■ **TASK MATERIAL**:
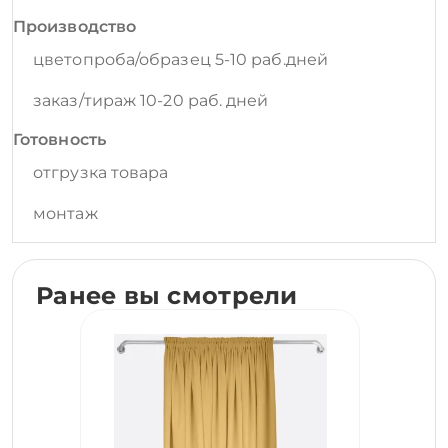
Производство
цветопроба/образец 5-10 раб.дней
заказ/тираж 10-20 раб. дней
Готовность
отгрузка товара
монтаж
Ранее вы смотрели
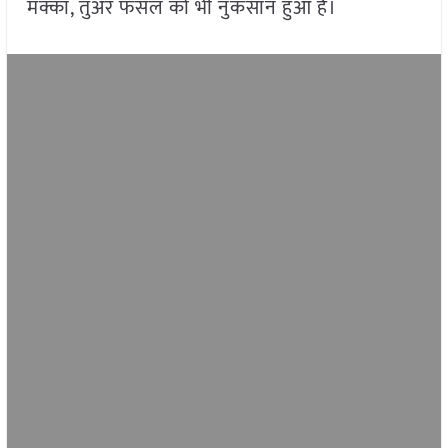
मक्का, तुअर फसल को भी नुकसान हुआ है।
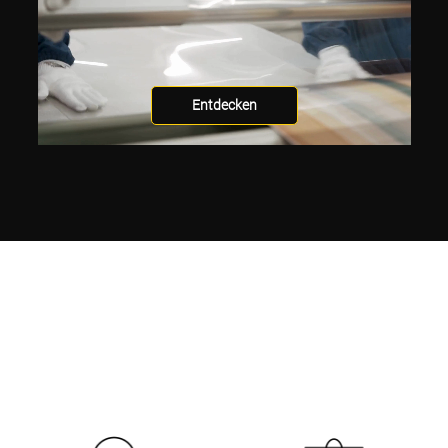
Entdecken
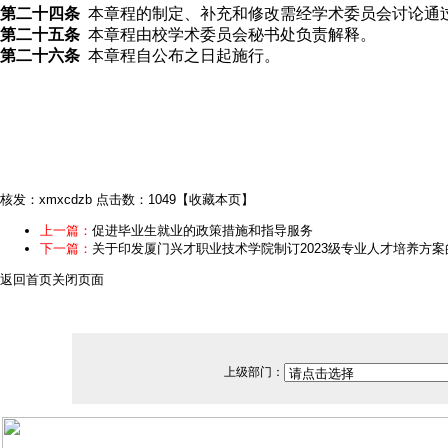
第二十四条
本章程的制定、补充和修改需经学术委员会讨论通
第二十五条
本章程由校学术委员会秘书处负责解释。
第二十六条
本章程自公布之日起施行。
核发：xmxcdzb
点击数：1049
【
收藏本页
】
上一篇：
促进毕业生就业的政策措施和指导服务
下一篇：
关于印发厦门兴才职业技术学院制订2023级专业人才培养方
返回首页
关闭页面
上级部门：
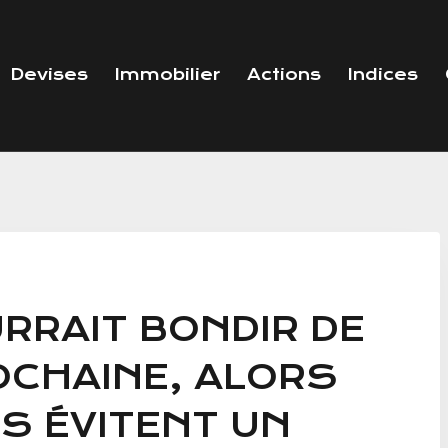
Devises
Immobilier
Actions
Indices
RRAIT BONDIR DE
OCHAINE, ALORS
S ÉVITENT UN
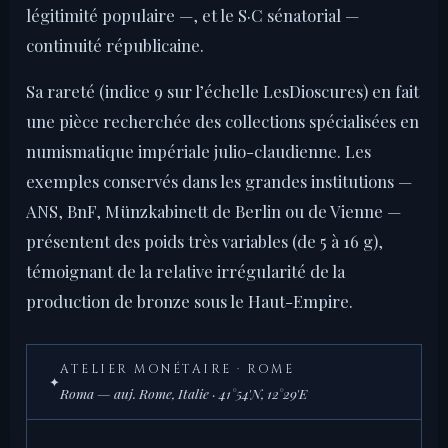
légitimité populaire —, et le S·C sénatorial —
continuité républicaine.
Sa rareté (indice 9 sur l’échelle LesDioscures) en fait
une pièce recherchée des collections spécialisées en
numismatique impériale julio-claudienne. Les
exemples conservés dans les grandes institutions —
ANS, BnF, Münzkabinett de Berlin ou de Vienne —
présentent des poids très variables (de 5 à 16 g),
témoignant de la relative irrégularité de la
production de bronze sous le Haut-Empire.
ATELIER MONÉTAIRE · ROME
✦
Roma — auj. Rome, Italie · 41°54'N, 12°29'E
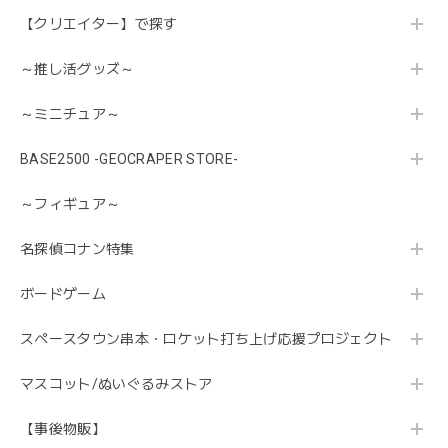
【クリエイター】で探す
～推し活グッズ～
～ミニチュア～
BASE2500 -GEOCRAPER STORE-
～フィギュア～
名探偵コナン特集
ボードゲーム
スペースタウン串本・ロケット打ち上げ応援プロジェクト
マスコット/ぬいぐるみストア
【事後物販】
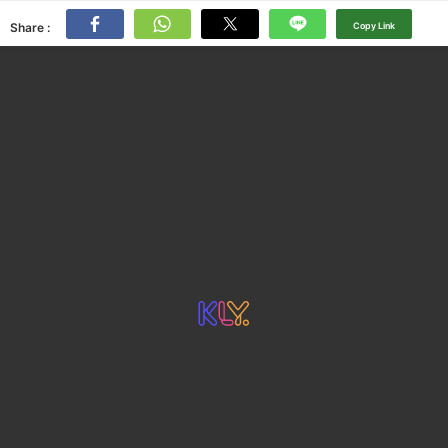
Share :
Copy Link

■ **ABOUT THIS EXERCISE**:
The required output is an exact copy of the lines from the start of the material above through the line containing "S ÉVITENT UN", inclusive, with no pictures in it.

■ **RESULT**:
Производство
цветопроба/образец 5-10 раб.дней
заказ/тираж 10-20 раб. дней
Готовность
отгрузка товара
монтаж
Ранее вы смотрели
मक्का, तुअर फसल को भी नुकसान हुआ है।
Entdecken
第二十四条
本章程的制定、补充和修改需经学术委员会讨论通
第二十五条
本章程由校学术委员会秘书处负责解释。
第二十六条
本章程自公布之日起施行。
核发：xmxcdzb
点击数：1049
【
收藏本页
】
上一篇：
促进毕业生就业的政策措施和指导服务
下一篇：
关于印发厦门兴才职业技术学院制订2023级专业人才培养方
返回首页
关闭页面
上级部门：
Devises
Immobilier
Actions
Indices
RRAIT BONDIR DE
OCHAINE, ALORS
S ÉVITENT UN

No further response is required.